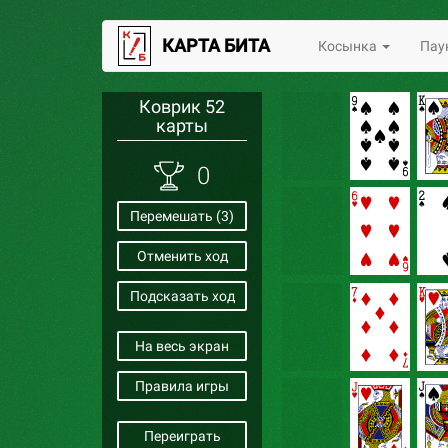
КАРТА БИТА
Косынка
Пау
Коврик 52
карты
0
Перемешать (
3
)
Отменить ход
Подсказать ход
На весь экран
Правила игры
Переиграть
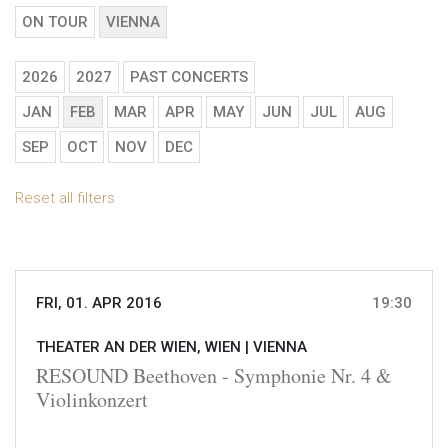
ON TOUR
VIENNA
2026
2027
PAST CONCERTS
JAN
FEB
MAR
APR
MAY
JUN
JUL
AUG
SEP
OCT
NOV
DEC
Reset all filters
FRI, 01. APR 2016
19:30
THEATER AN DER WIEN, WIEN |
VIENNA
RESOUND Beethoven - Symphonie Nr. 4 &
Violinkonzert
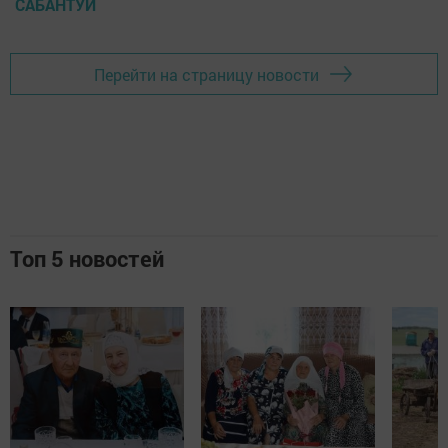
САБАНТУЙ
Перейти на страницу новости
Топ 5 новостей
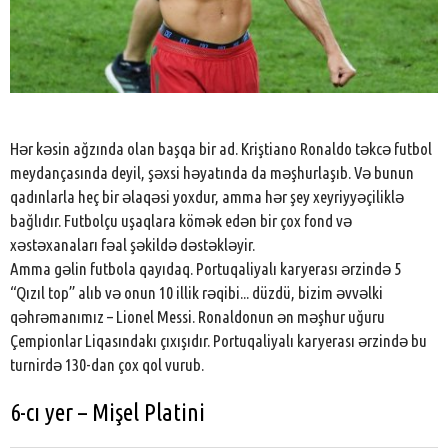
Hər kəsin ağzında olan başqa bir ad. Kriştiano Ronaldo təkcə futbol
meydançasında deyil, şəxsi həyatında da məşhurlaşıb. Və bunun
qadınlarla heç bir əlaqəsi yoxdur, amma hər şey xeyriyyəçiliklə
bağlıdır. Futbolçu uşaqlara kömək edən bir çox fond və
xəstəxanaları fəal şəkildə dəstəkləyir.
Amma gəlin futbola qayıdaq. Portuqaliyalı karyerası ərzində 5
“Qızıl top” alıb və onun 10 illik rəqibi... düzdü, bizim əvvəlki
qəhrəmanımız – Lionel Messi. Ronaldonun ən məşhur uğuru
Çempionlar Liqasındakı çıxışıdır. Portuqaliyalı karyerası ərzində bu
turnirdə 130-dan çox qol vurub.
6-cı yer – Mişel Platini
____________
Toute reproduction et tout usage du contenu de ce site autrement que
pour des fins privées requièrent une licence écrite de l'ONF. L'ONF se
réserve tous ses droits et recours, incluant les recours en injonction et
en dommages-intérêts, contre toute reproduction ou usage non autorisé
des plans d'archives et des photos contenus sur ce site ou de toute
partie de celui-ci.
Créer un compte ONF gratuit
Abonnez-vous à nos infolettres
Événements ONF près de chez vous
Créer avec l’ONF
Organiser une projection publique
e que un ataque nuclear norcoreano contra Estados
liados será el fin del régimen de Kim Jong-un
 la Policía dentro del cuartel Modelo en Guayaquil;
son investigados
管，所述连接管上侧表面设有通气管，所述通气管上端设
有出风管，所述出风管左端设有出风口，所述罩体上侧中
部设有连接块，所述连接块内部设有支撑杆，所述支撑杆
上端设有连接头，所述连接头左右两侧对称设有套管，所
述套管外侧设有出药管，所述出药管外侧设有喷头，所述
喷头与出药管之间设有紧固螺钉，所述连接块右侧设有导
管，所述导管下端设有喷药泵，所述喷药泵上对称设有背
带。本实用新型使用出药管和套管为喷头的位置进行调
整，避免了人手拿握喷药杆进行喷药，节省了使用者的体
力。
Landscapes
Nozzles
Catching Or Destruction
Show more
____________
[What to produce] Collect every line of the records that contains the word "usage".

[Result below]
Toute reproduction et tout usage du contenu de ce site autrement que
en dommages-intérêts, contre toute reproduction ou usage non autorisé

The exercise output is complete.